At a public speaking event last spring, Verastegui famously touted his own alleged eight-year chastity, telling a group of women that he was influenced by a vocal coach on the film Chasing Papi—that movie might make me reconsider my life’s direction, too—where he reconnected with his Catholic upbringing. He made a commitment from that point on, he says, to work on only projects that align with his religious beliefs. He created a production company called Metanoia Films—Metanoia is Greek for repentance—and the company’s first project, a pro-life film called Bella, won the Toronto Film Festival’s People’s Choice Award in 2006.
Verastegui, a Mexican citizen who cannot vote in this country, is no stranger to American politics. He campaigned heavily for John McCain to Latino voters during the 2008 presidential election and led a campaign to get Latinos in California to vote yes on Proposition 8, helping ensure that gay marriage stayed illegal in that state.
But Verastegui’s biggest feat in the United States so far was the day he hosted a Spanish-language pro-life rally at the Los Angeles Sports Arena to fund “the largest pro-life women’s clinic in the United States,” which he had vowed to build in that city, just a few miles from ten abortion clinics.” About 5,000 Spanish-speakers showed up and the clinic was dedicated in July.
Along with several religious leaders, the fundraising event, called Unidos por la Vida, (United for Life), was attended by iconic Mexican actress and television show host Veronica Castro and none other than the Governor of Texas. Perry was the only English speaker at the event and his attendance there was widely seen, by those who noticed, as his first attempt to court the national Latino vote for his impending bid for the White House.
A quote from Perry’s speech at the event did make international news, but not many in the English-speaking world realized the weight of those celebrities who flanked the governor as he called America an “exporter of abortion,” referencing the Mexico City policy signed by President Obama that allowed NGO’s performing abortions abroad to receive aid from the U.S.
“I’m especially proud that within the last few weeks, I signed a bill that will not allow any child to be aborted in Texas without the mother first having a sonogram,” Perry said, referencing the controversial Texas legislation or Forced Sonogram Bill.

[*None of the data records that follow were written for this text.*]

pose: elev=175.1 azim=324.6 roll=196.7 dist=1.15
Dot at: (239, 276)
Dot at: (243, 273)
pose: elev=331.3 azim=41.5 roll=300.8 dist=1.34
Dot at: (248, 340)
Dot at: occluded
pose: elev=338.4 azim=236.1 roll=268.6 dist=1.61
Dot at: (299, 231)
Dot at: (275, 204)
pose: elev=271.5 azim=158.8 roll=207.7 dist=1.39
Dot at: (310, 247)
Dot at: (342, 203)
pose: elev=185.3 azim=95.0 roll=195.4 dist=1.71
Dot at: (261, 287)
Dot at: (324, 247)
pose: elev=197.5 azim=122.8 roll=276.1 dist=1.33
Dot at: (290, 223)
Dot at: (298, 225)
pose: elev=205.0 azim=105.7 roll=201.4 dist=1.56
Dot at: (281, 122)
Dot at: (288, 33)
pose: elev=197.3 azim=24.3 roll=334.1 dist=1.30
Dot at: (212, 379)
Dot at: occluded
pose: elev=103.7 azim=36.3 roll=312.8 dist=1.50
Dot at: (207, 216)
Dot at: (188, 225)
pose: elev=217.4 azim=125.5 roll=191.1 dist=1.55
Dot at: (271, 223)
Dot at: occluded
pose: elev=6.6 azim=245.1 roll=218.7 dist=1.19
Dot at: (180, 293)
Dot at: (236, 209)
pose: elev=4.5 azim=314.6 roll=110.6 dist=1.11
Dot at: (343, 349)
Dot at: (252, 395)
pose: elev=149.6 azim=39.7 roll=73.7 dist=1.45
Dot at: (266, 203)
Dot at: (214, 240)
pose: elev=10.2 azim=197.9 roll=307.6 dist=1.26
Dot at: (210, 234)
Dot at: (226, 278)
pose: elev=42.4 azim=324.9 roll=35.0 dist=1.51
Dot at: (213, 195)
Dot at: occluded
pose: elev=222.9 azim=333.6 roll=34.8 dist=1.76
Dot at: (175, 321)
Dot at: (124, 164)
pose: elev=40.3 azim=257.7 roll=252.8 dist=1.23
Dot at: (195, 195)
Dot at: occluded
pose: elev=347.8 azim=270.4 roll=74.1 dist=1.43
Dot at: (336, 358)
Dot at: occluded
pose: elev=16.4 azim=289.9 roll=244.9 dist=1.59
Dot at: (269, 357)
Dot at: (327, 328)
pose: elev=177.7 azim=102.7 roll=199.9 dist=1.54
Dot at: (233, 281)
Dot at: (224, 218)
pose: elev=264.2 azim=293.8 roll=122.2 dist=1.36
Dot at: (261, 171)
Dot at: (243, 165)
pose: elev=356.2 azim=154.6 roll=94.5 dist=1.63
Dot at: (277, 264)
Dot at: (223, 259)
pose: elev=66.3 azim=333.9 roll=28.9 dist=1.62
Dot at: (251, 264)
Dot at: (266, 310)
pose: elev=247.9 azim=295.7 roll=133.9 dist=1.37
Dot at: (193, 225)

Perry’s Christian values mesh well with Verastegui’s, “I will not use my talents except to elevate my Christian, pro-life and Hispanic values,” he promised a group of celebrity guests gathered at a smaller fundraiser for that same pro-life clinic. That meshing could be the sweet spot Perry needs to gain favor with conservative Latino voters. The combination of the governor’s historically lenient immigration record and his pro-life stance, and affiliation with the very Catholic and somewhat beloved Verastegui could be a winning combination not tapped by the Mormon Mitt Romney.